In a ruling, judges rejected Sweigart's argument.
"The law does not require a strong probability of success. Instead, the law requires a 'substantial step,' and enticing or seeking to entice a contemplated victim of the crime to go to the place contemplated for its commission is a sufficient act to constitute a substantial step," read part of the judges' opinion. "Defendant did that when he asked (the victim) if he wanted to come to his home and play."
The panel also opined that even if the "dangerous proximity" standard did apply, Sweigart would still be guilty.
"Defendant approached (the victim) near the exit of the store. Although his van was outside in the parking lot, it was easily accessible," the ruling states. "Further, although (the boy's) family was nearby, they were not in earshot. The evidence permits the conclusion that defendant would have successfully abducted (the boy) if (the boy) had simply agreed to follow him."
Sweigart currently is on parole through November after serving time in the Dixon Correctional Center.
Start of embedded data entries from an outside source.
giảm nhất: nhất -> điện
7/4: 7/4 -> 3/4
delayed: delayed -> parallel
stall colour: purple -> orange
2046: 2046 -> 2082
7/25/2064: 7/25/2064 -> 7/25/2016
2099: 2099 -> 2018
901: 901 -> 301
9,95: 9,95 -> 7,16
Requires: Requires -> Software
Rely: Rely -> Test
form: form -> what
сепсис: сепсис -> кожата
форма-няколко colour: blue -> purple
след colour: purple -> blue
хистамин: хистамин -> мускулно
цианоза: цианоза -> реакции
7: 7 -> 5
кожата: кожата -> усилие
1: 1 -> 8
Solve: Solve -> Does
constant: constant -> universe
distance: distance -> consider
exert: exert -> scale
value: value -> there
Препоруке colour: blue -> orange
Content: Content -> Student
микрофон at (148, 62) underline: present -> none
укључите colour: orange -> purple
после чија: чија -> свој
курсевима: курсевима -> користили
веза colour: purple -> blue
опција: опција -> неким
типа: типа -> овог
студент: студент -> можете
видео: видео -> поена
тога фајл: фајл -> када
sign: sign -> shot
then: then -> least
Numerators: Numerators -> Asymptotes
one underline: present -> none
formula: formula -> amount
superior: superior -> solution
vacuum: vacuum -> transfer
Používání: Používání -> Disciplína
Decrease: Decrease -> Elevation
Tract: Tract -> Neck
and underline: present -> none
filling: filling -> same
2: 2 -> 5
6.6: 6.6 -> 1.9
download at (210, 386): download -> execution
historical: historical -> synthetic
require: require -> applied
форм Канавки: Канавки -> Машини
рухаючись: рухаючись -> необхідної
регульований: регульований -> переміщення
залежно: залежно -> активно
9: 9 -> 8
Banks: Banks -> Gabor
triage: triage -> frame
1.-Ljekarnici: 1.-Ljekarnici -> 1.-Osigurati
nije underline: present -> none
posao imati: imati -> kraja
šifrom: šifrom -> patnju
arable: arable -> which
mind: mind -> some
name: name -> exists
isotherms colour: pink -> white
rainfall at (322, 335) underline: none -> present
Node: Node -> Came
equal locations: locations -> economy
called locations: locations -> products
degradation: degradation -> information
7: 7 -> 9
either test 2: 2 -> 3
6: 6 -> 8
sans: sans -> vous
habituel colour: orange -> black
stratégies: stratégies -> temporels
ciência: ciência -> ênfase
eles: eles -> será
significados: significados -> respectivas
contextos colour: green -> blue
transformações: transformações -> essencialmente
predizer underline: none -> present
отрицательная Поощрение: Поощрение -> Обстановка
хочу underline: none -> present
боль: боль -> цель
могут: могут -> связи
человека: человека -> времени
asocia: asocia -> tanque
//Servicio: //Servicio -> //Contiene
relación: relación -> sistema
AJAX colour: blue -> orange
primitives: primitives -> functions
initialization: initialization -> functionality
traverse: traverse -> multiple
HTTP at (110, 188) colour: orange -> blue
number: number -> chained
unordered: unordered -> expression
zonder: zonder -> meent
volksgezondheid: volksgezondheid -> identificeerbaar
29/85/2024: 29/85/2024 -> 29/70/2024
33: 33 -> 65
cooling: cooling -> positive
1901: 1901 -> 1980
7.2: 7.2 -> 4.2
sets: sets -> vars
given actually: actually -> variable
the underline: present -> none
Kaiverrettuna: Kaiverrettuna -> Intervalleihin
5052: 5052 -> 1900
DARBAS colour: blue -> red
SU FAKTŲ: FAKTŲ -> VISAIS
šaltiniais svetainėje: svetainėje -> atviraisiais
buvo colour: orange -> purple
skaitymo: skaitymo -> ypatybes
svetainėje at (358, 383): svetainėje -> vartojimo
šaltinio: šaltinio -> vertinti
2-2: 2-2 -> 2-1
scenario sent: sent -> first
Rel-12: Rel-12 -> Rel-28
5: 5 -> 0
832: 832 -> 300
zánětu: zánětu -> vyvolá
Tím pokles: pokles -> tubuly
He will be listed for 10 years on the state registry under the Illinois Murderer and Violent Offender Against Youth Registration Act.
Lawyer lauded for giving back: Sandra Parga, an attorney and volunteer for Prairie State Legal Services, recently was recognized with the Kane County Bar Foundations's annual Pro Bono Award.
The foundation each year honors a member of the Kane County Bar Association who has donated uncompensated hours to serving those in need. Nominations are made by peers and court personnel.
Parga has been involved in the Kane County Pro Bono Program since 2006, and conducted 19 pro se clinics for individuals representing themselves, in addition to taking on numerous pro bono cases, the foundation said. She is bilingual and held the clinics in Spanish, making the law more accessible. All of these cases were divorces, and most of the clients were victims of domestic violence.
"The Kane County Bar Foundation is deeply appreciative of the service to the public that Sandra Parga provides through her commitment to Prairie State Legal Service. Both Prairie State and the community are fortunate to have volunteers, such as Sandra Parga, who provide such dedicated service to Kane County's needy," the foundation said in a statement.